Records from a collection:
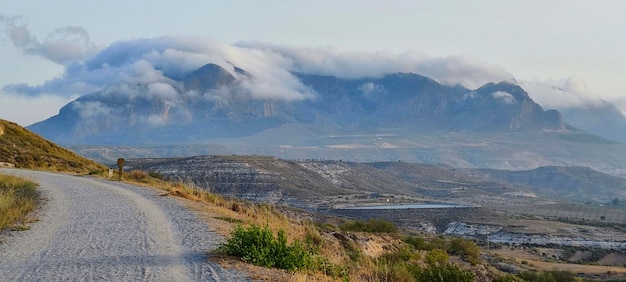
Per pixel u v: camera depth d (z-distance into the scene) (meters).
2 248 13.84
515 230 138.62
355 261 17.59
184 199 27.44
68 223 18.33
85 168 62.06
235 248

Task: A word-for-word copy of all the data, without pictures, is the expected output.

Written reply:
Per pixel u v: camera depth d (z-distance into the scene) (meters).
2 248 13.84
515 230 138.62
355 261 17.59
184 199 27.44
68 223 18.33
85 168 62.06
235 248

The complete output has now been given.